I recently broke my rule of posting on my blog at least once a month as I had some other topics and problems to handle in my life, but I'm still alive, still doing graphics programming for a living, so I hope to get back to blogging now. This post is more like a question rather than an answer. It is about creative use of GPU fixed-function hardware. Warning: It may be pretty difficult for beginners, full of graphics programming terms you should already know to understand it. But first, here is some background:
I remember the times when graphics cards were only configurable, not programmable. There were no shaders, only a set of parameters that could control pre-defined operations - transform of vertices, texturing and lighting of pixels. Then, shaders appeared. They evolved by supporting more instructions to be executed and a wider variety of instructions available. At some point, even before the invention of compute shaders, the term “general-purpose computing on GPU” (GPGPU) appeared. Developers started encoding some data as RGBA colors of texture pixels and drawing full-screen quads just to launch calculation of some non-graphical tasks, implemented as pixel shaders. Soon after, compute shaders appeared, so they no longer need to pretend anything - they can now spawn a set of threads that can just read and write memory freely through Direct3D unordered access views aka Vulkan storage images and buffers.
GPUs seem to become more universal over time, with more and more workloads done as compute shaders these days. Will we end up with some generic, highly parallel compute machines with no fixed-function hardware? I don’t know. But Nanite technology from the new Unreal Engine 5 makes a step in this direction by implementing its own rasterizer for some of its triangles, in form of a compute shader. I recommend a good article about it: “A Macro View of Nanite – The Code Corsair” (it seems the link is broken already - here is a copy on Wayback Machine Internet Archive). Apparently, for tiny triangles of around single pixel size, custom rasterization is faster than what GPUs provide by default.

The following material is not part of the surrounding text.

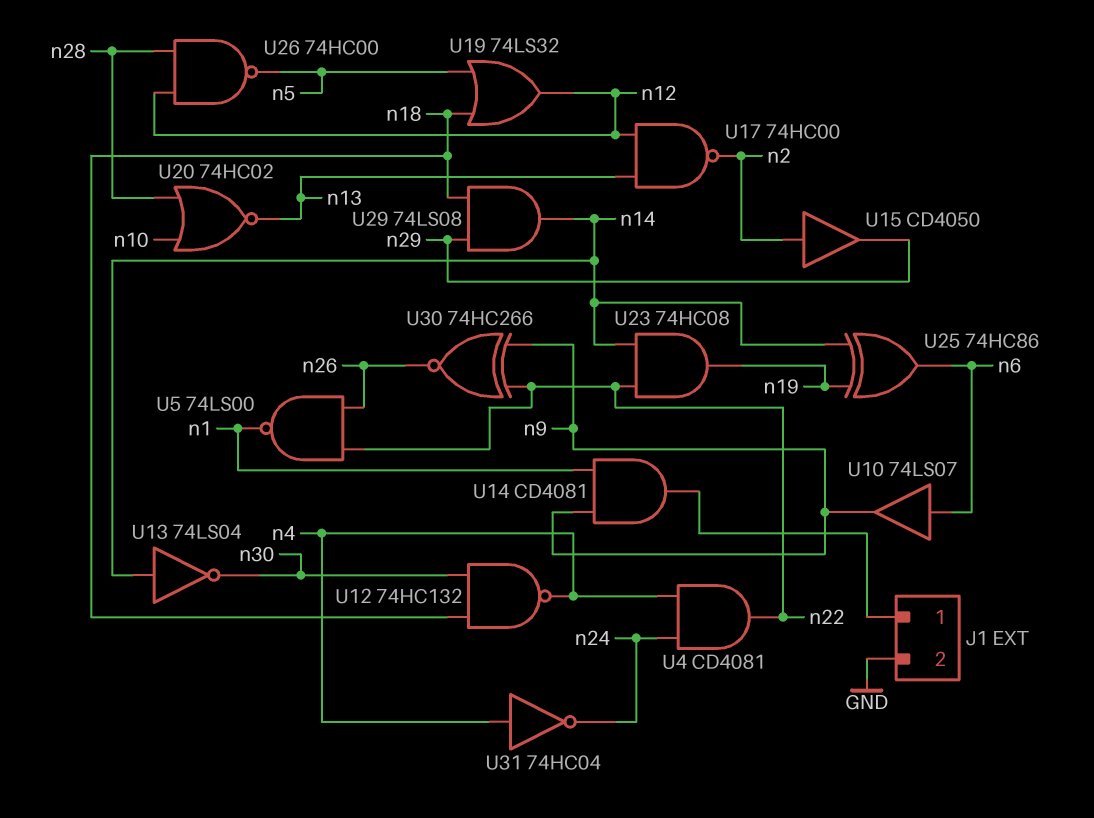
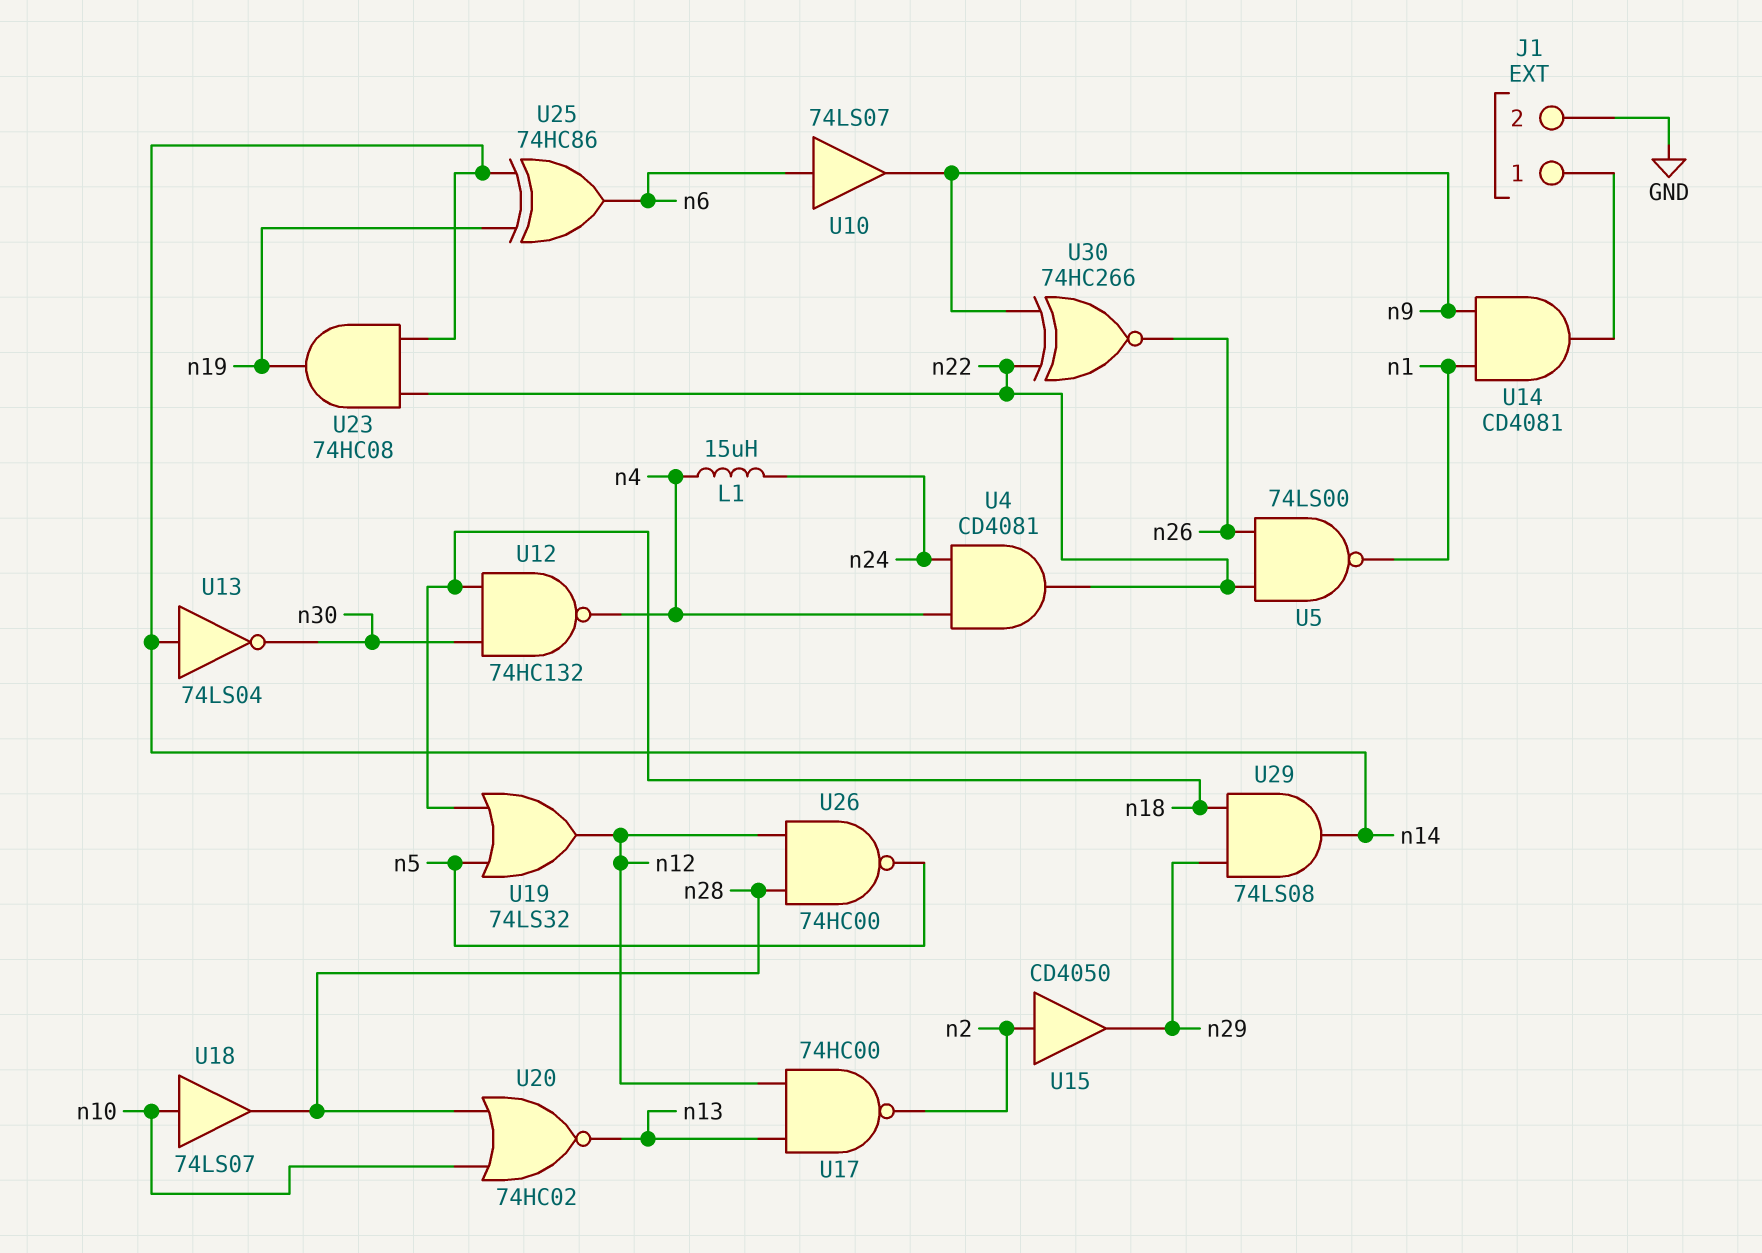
L1: none -> 15uH (n4, n24)
U18: none -> buffer 74LS07 (in n10, out n28)
U31: NOT 74HC04 (in n4, out n24) -> none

But in the same article we can read that Epic also does something opposite in Nanite: they use some fixed-function parts of the graphics pipeline very creatively. When applying materials in screen space, they render a full-screen pass per each material, but instead of drawing just a full-screen triangle, they do a regular triangle grid with quads covering tiles of NxN pixels. They then perform a coarse-grained culling of these tiles in a vertex shader. In order to reject one, they output vertex position = NaN, which makes a triangle incorrect and not spawning any pixels. Then, a more fine-grained culling is performed using Z-test. Per-pixel material identifier is encoded as depth in a depth buffer! This can be fast, as modern GPUs apply “HiZ” - an internal optimization to reject whole groups of pixels that fail Z-test even before their pixel shaders are launched.
This reminded me of another creative use of the graphics pipeline I observed in one game a few years ago. That pass was calculating luminance histogram of a scene. They also rendered a regular grid of geometry in screen space, but with “point list” topology. Each vertex was sampling and calculating average luminance of its region. On the other end, the histogram texture of Nx1 pixels was bound as a render target. Measured luminance of a region was returned as vertex position, while incrementation of the specific place on the histogram was ensured using additive blending. I suspect this is not the most optimal way of doing this, a compute shader using atomics could probably do it faster, but it surely was very creative and took me some time to figure out what that pass is really doing and how is it doing it.
After all, GPUs have many fixed-function elements next to their shader cores. Vertex fetch, texture sampling (with mip level calculation, trilinear and anisotropic filtering), tessellation, rasterization, blending, all kinds of primitive culling and pixel testing, even vertex homogeneous divide... Although not included in the calculation of TFLOPS power, these are real transistors with compute capabilities, just very specialized. Do you know any other smart, creative uses of them?